같은 팀원(미서님)이 정리해준 자료에 따르면 참고하던 레퍼런스에는 GoogleNet 1개, VGG16 1개, Inception V3 2개였다. 이 팀원이 Inception v3을 사용하겠다고 하였고, 또 다른 논문을 참고하여 나는 VGG16 모델을 사용해보기로 했다.

이번에 참고하여 진행할 깃허브는 Video-Classification-CNN-and-LSTM이다.


train_CNN_RNN.py

from keras.models import Sequential
from keras.layers import Dropout, Flatten, Dense
from keras import applications
from keras.optimizers import SGD
from sklearn.utils import shuffle
from keras.preprocessing.image import ImageDataGenerator
from keras.callbacks import EarlyStopping, ModelCheckpoint
from keras.applications.vgg16 import VGG16
from keras.layers import LSTM
import numpy as np
import glob,os
from scipy.misc import imread,imresize

-> 필요한 라이브러리 import


batch_size = 128


# 구글 드라이브 마운트
from google.colab import drive
drive.mount('/content/drive')


train_dir='/content/drive/MyDrive/video_data/dataset_expt/dataset_expt(ver1.0)/3frame/traindata'
valid_dir='/content/drive/MyDrive/video_data/dataset_expt/dataset_expt(ver1.0)/3frame/validationdata'
print(train_dir)
print(valid_dir)

def bring_data_from_directory():
  datagen = ImageDataGenerator(rescale=1. / 255)
  train_generator = datagen.flow_from_directory(
          train_dir,
          target_size=(224, 224),
          batch_size=batch_size,
          class_mode='categorical',  # this means our generator will only yield batches of data, no labels
          shuffle=True,
          classes=['class_1','class_2','class_3'])

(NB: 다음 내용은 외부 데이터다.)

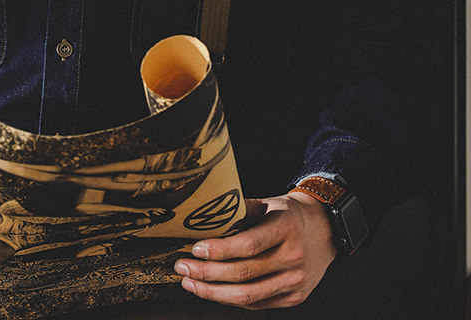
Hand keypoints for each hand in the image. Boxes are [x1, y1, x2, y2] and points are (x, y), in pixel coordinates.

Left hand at [174, 193, 336, 309]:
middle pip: (244, 273)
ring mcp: (295, 281)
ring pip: (248, 295)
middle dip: (207, 273)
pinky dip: (231, 299)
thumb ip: (238, 210)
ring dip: (213, 292)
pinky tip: (212, 290)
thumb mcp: (267, 204)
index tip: (194, 249)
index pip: (249, 244)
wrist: (325, 230)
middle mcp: (293, 257)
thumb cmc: (288, 214)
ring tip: (190, 282)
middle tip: (181, 266)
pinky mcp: (294, 297)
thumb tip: (201, 215)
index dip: (220, 250)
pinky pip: (257, 303)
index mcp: (286, 228)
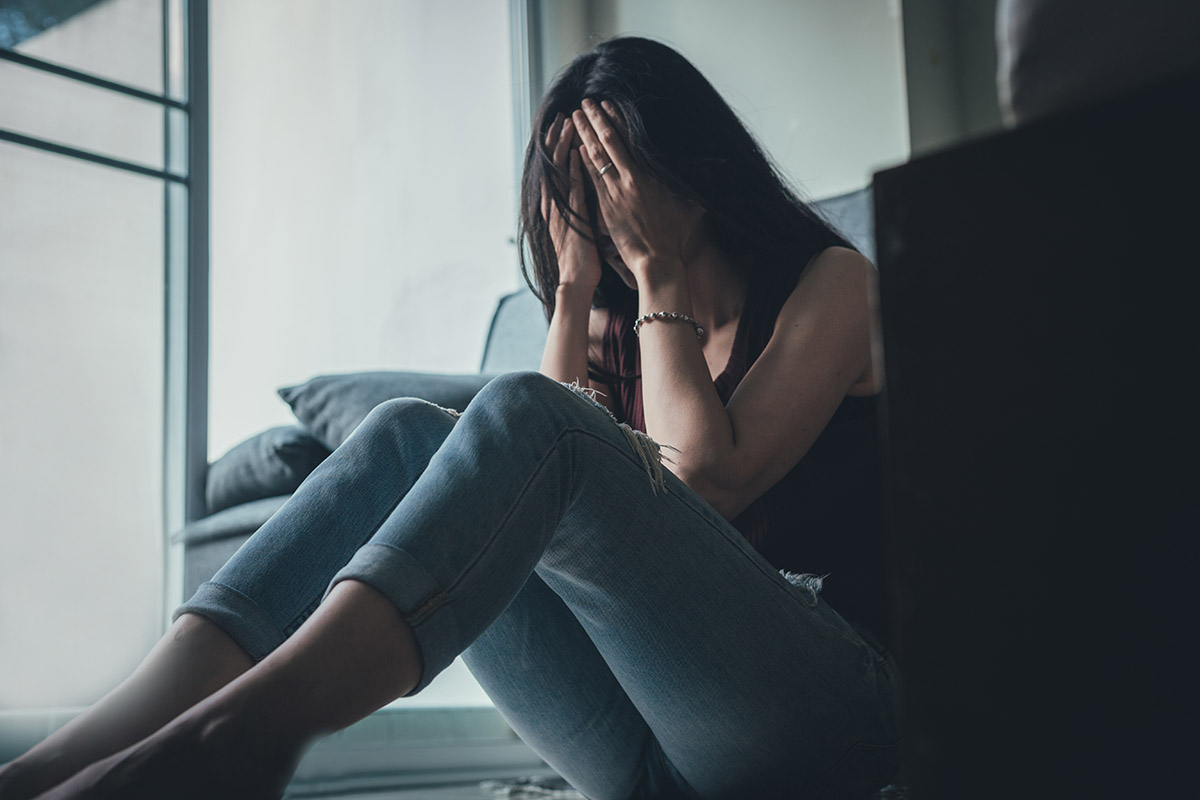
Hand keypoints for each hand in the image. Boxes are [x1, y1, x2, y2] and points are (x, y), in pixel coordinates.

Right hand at [541, 113, 601, 292]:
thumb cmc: (580, 258)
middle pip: (552, 163)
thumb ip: (578, 208)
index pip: (552, 168)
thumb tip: (585, 194)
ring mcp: (561, 209)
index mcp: (554, 205)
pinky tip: (578, 152)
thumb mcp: (577, 227)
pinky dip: (575, 168)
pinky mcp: (572, 216)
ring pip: (560, 170)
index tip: (561, 126)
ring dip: (564, 145)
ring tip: (568, 123)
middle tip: (562, 116)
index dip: (555, 146)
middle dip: (557, 138)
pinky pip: (573, 187)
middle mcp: (553, 204)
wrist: (576, 280)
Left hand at [572, 99, 703, 283]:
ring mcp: (616, 192)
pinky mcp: (605, 207)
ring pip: (596, 156)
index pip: (630, 139)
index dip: (617, 119)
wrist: (658, 261)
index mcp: (650, 175)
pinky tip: (575, 148)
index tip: (607, 104)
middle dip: (596, 120)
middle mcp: (631, 179)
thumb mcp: (689, 208)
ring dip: (585, 135)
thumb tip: (706, 179)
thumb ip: (688, 190)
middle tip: (584, 102)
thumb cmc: (674, 238)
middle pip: (610, 141)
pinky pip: (591, 178)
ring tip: (575, 117)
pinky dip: (582, 161)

  validation_generator = datagen.flow_from_directory(
          valid_dir,
          target_size=(224, 224),
          batch_size=batch_size,
          class_mode='categorical',  # this means our generator will only yield batches of data, no labels
          shuffle=True,
          classes=['class_1','class_2','class_3'])
  return train_generator,validation_generator

-> 데이터를 가져오는 코드인 것 같다.
directory 경로와 classes를 수정했다.


def load_VGG16_model():
  base_model = VGG16(weights='imagenet', include_top=False, input_shape=(224,224,3))
  print("Model loaded..!")
  print(base_model.summary())
  return base_model

-> VGG16 model을 load하는 코드


def extract_features_and_store(train_generator,validation_generator,base_model):
  train_data = np.load(open('video_x_VGG16.npy'))
  train_labels = np.load(open('video_y_VGG16.npy'))
  train_data,train_labels = shuffle(train_data,train_labels)
  validation_data = np.load(open('video_x_validate_VGG16.npy'))
  validation_labels = np.load(open('video_y_validate_VGG16.npy'))
  validation_data,validation_labels = shuffle(validation_data,validation_labels)

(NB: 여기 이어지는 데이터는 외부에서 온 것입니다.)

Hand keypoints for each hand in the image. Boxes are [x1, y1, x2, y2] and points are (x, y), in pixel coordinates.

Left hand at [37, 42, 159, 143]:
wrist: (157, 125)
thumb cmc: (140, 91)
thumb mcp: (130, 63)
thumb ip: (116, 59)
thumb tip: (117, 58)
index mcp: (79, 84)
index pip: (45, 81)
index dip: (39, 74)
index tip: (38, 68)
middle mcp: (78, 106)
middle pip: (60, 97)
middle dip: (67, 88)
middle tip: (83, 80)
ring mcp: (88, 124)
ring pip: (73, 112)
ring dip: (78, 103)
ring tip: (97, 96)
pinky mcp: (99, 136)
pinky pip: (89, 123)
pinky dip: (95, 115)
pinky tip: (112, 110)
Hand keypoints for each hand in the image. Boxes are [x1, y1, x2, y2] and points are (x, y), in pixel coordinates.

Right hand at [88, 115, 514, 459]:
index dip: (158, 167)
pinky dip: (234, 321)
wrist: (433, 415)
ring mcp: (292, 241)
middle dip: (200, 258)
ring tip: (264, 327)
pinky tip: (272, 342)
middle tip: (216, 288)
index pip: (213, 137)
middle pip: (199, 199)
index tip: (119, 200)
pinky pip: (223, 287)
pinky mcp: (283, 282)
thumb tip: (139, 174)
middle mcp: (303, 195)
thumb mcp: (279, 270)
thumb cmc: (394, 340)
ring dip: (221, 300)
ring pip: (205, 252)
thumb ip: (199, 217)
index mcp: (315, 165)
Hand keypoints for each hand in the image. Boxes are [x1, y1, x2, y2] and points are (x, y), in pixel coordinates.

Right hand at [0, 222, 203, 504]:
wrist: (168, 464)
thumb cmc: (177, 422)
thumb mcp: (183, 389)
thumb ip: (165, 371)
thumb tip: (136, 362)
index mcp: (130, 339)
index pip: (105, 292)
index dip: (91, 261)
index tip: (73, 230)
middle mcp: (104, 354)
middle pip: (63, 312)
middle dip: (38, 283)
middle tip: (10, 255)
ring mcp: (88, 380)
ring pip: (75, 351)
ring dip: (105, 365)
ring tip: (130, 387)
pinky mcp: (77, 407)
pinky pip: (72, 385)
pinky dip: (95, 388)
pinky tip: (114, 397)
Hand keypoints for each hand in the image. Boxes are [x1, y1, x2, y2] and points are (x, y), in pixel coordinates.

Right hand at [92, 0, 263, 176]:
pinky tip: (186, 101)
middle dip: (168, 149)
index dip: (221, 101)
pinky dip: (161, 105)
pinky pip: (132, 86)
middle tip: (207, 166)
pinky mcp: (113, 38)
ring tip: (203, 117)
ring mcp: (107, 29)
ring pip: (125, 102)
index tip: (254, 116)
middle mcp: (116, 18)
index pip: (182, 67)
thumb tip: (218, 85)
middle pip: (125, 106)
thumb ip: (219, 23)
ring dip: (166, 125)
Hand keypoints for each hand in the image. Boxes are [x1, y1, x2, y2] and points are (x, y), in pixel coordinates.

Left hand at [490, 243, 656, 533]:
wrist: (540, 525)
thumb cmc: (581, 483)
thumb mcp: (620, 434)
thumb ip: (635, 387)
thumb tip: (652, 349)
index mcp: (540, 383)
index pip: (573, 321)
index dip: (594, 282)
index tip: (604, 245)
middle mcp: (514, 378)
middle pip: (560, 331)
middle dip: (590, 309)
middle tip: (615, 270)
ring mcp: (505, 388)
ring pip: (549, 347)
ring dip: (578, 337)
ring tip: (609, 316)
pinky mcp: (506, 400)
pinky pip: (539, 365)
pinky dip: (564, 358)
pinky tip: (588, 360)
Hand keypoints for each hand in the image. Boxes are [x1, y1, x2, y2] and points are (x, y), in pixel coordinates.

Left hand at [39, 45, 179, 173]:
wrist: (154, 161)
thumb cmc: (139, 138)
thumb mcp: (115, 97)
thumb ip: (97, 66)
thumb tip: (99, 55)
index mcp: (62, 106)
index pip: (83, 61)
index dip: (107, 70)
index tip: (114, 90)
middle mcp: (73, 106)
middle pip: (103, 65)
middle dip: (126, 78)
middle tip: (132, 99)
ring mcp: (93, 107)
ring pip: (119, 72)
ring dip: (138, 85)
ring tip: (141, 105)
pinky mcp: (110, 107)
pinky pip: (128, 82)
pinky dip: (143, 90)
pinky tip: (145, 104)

  train_data = train_data.reshape(train_data.shape[0],
                     train_data.shape[1] * train_data.shape[2],
                     train_data.shape[3])
  validation_data = validation_data.reshape(validation_data.shape[0],
                     validation_data.shape[1] * validation_data.shape[2],
                     validation_data.shape[3])
  
  return train_data,train_labels,validation_data,validation_labels

->train_data와 validation_data, train_labels와 validation_labels를 수정해야 할 것 같은데 수정을 하는 게 맞는 걸까?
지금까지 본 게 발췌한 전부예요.